Give as a JSON list of strings every line of the entries from the line containing "scientific name: Hirundo smithii" down through the line containing "common name: Eurasian treecreeper", both included, one string per line and no blank lines.

[Stored entries]
----------

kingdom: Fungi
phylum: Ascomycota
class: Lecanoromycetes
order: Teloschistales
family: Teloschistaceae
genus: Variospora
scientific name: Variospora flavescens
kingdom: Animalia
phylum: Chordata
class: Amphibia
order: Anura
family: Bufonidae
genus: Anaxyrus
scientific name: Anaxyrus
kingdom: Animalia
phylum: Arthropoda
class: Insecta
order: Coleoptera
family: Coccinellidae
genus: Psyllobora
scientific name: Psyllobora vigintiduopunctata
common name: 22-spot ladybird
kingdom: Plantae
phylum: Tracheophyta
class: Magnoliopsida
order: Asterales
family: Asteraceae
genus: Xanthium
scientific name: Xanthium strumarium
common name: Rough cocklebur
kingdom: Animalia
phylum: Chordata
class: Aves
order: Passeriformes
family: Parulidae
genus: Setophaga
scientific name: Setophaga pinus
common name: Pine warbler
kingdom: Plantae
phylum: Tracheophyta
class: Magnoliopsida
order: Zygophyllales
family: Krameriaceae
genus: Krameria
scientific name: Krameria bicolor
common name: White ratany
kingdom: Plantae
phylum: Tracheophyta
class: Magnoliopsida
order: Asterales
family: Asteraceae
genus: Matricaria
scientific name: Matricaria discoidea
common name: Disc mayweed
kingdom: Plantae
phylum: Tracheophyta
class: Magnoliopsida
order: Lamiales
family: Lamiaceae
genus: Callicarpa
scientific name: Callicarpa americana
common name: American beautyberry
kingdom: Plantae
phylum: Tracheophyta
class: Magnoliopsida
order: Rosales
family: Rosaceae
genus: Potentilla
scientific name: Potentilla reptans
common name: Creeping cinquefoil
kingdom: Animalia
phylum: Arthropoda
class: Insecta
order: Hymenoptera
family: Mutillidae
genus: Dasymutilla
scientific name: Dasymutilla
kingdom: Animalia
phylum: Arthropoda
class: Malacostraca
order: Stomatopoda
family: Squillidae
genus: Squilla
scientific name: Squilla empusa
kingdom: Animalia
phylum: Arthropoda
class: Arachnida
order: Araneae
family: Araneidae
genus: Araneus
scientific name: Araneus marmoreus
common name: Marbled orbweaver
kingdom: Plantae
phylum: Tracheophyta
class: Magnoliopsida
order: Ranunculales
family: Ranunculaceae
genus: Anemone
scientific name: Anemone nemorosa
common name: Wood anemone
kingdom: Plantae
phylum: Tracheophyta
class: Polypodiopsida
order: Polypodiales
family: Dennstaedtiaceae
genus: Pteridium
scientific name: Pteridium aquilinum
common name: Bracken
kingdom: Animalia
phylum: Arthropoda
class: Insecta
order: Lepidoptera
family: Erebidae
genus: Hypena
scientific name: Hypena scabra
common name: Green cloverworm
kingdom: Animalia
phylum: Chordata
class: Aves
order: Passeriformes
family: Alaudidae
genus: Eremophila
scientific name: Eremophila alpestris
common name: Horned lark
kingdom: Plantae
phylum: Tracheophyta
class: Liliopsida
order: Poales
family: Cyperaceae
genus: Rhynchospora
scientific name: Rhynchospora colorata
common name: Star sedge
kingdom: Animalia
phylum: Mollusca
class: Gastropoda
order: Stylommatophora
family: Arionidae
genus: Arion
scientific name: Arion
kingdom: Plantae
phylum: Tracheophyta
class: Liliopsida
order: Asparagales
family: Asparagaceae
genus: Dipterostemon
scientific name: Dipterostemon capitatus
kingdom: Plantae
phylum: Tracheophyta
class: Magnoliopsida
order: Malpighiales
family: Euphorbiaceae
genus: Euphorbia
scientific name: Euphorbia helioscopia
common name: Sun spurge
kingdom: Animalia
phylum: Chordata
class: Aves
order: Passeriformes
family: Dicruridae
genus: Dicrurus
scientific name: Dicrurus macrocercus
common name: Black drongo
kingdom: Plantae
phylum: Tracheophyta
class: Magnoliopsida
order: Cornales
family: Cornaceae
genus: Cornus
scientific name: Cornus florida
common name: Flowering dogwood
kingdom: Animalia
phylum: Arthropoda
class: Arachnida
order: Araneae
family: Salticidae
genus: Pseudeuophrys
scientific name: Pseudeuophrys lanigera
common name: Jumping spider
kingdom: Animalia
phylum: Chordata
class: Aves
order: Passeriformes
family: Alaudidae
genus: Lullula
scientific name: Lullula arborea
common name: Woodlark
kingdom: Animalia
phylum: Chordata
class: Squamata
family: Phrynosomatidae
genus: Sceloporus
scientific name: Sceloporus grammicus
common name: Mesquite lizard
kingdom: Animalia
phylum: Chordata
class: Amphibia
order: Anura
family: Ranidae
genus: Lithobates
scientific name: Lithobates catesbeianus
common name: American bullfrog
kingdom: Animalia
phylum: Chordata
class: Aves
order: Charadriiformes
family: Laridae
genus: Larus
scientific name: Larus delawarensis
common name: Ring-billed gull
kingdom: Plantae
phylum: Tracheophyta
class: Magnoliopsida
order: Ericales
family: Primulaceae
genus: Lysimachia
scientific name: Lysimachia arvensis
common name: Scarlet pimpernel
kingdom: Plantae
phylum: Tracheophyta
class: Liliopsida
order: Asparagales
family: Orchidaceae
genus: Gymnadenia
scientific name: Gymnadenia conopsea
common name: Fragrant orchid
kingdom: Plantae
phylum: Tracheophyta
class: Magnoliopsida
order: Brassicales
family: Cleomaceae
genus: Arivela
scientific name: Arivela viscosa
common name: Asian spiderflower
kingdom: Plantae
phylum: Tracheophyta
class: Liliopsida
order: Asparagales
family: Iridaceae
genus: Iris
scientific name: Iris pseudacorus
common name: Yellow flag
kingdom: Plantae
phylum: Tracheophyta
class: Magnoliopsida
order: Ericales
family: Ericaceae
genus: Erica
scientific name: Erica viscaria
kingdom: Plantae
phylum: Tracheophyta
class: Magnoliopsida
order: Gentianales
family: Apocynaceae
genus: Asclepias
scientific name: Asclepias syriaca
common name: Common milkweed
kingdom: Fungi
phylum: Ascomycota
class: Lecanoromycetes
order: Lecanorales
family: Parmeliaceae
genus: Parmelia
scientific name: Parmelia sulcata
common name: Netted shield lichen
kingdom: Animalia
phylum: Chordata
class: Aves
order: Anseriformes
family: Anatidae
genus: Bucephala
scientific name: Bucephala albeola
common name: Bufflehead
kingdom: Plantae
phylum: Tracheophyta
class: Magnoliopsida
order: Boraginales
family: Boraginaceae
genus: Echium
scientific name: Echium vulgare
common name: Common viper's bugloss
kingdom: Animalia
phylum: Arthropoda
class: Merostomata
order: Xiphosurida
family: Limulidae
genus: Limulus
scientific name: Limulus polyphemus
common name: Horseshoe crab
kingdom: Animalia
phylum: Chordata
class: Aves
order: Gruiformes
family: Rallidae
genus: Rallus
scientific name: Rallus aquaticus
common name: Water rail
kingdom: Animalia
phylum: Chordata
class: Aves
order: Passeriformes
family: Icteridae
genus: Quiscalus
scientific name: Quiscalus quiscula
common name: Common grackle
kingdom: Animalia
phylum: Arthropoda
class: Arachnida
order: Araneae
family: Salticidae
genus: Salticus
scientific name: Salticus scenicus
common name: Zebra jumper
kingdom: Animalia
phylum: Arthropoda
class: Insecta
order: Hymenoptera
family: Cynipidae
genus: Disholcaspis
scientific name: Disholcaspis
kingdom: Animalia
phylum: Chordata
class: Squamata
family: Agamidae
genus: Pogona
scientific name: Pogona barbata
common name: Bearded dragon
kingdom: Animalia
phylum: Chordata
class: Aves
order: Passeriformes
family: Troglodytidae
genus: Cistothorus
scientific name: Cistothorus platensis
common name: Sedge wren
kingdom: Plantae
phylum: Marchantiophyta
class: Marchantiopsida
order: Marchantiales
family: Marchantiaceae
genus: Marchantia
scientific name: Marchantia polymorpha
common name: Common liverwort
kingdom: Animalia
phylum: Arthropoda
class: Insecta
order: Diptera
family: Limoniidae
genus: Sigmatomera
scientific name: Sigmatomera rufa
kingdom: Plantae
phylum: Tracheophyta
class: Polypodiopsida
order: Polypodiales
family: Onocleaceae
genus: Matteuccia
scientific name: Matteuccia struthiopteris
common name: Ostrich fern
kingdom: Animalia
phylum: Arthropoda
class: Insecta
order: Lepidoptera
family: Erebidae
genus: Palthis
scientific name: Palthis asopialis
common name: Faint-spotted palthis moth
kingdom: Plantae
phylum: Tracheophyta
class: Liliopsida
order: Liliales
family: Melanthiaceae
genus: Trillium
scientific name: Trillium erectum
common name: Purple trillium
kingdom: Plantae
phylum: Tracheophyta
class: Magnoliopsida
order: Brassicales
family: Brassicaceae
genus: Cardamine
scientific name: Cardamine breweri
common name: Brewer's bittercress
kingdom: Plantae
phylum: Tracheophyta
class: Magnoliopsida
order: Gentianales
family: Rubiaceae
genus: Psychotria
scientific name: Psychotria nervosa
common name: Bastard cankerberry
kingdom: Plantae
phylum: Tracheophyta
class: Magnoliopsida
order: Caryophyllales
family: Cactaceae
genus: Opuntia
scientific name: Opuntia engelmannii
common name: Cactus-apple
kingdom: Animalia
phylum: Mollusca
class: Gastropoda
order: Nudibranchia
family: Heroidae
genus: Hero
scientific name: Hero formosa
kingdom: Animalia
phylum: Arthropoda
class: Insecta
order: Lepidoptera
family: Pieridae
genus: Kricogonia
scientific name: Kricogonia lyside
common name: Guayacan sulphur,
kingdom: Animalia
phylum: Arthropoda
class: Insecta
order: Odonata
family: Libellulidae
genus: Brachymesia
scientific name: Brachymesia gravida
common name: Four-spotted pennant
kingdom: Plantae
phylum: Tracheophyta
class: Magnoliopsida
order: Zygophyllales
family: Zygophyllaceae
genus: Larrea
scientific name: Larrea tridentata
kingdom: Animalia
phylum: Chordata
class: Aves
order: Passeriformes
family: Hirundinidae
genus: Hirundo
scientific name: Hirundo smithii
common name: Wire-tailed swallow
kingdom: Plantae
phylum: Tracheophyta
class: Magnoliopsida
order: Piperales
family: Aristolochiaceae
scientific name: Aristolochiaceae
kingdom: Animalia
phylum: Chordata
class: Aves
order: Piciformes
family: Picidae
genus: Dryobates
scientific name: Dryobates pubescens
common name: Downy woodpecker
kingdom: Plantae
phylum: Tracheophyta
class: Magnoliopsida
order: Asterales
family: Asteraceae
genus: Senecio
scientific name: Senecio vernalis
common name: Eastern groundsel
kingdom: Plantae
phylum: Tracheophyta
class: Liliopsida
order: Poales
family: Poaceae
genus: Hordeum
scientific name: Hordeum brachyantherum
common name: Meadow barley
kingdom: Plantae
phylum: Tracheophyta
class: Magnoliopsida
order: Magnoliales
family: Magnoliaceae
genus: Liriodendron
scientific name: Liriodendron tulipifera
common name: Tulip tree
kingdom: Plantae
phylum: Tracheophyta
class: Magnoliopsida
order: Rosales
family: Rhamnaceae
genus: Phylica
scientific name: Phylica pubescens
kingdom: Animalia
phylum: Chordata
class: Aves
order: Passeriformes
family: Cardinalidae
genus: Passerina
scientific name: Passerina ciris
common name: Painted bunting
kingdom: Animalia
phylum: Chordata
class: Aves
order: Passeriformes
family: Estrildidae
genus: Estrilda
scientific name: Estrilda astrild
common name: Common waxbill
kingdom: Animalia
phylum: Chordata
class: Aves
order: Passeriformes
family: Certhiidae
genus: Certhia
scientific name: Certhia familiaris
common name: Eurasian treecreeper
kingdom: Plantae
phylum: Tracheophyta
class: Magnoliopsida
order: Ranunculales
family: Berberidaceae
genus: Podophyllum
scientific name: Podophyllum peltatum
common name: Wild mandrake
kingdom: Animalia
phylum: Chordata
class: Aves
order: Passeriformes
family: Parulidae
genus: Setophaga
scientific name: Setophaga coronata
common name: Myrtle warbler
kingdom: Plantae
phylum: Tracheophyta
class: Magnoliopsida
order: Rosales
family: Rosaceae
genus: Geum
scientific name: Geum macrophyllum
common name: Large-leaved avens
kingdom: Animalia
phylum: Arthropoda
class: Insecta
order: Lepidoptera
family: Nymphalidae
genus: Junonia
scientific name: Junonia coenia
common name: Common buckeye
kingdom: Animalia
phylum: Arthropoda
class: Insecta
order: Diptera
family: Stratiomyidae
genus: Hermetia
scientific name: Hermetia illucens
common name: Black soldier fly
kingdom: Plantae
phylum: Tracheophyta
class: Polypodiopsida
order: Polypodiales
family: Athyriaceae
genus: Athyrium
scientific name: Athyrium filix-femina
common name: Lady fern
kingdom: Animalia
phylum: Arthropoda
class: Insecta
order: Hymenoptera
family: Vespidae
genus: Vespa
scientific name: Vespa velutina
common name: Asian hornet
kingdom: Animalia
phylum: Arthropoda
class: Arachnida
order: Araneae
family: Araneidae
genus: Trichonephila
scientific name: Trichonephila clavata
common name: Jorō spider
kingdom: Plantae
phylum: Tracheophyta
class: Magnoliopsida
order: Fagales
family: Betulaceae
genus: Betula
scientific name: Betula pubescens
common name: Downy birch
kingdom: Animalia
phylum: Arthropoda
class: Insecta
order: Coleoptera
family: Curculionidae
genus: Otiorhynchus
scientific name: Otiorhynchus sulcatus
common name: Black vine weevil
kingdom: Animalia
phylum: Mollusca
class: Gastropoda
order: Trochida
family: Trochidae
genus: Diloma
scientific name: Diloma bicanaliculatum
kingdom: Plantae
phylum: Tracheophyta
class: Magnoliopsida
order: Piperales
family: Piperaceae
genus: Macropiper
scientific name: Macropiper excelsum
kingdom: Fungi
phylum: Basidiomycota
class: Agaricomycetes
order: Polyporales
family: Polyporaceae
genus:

----------

#### [Result]
[
  "scientific name: Hirundo smithii",
  "common name: Wire-tailed swallow",
  "kingdom: Plantae",
  "phylum: Tracheophyta",
  "class: Magnoliopsida",
  "order: Piperales",
  "family: Aristolochiaceae",
  "scientific name: Aristolochiaceae",
  "kingdom: Animalia",
  "phylum: Chordata",
  "class: Aves",
  "order: Piciformes",
  "family: Picidae",
  "genus: Dryobates",
  "scientific name: Dryobates pubescens",
  "common name: Downy woodpecker",
  "kingdom: Plantae",
  "phylum: Tracheophyta",
  "class: Magnoliopsida",
  "order: Asterales",
  "family: Asteraceae",
  "genus: Senecio",
  "scientific name: Senecio vernalis",
  "common name: Eastern groundsel",
  "kingdom: Plantae",
  "phylum: Tracheophyta",
  "class: Liliopsida",
  "order: Poales",
  "family: Poaceae",
  "genus: Hordeum",
  "scientific name: Hordeum brachyantherum",
  "common name: Meadow barley",
  "kingdom: Plantae",
  "phylum: Tracheophyta",
  "class: Magnoliopsida",
  "order: Magnoliales",
  "family: Magnoliaceae",
  "genus: Liriodendron",
  "scientific name: Liriodendron tulipifera",
  "common name: Tulip tree",
  "kingdom: Plantae",
  "phylum: Tracheophyta",
  "class: Magnoliopsida",
  "order: Rosales",
  "family: Rhamnaceae",
  "genus: Phylica",
  "scientific name: Phylica pubescens",
  "kingdom: Animalia",
  "phylum: Chordata",
  "class: Aves",
  "order: Passeriformes",
  "family: Cardinalidae",
  "genus: Passerina",
  "scientific name: Passerina ciris",
  "common name: Painted bunting",
  "kingdom: Animalia",
  "phylum: Chordata",
  "class: Aves",
  "order: Passeriformes",
  "family: Estrildidae",
  "genus: Estrilda",
  "scientific name: Estrilda astrild",
  "common name: Common waxbill",
  "kingdom: Animalia",
  "phylum: Chordata",
  "class: Aves",
  "order: Passeriformes",
  "family: Certhiidae",
  "genus: Certhia",
  "scientific name: Certhia familiaris",
  "common name: Eurasian treecreeper"
]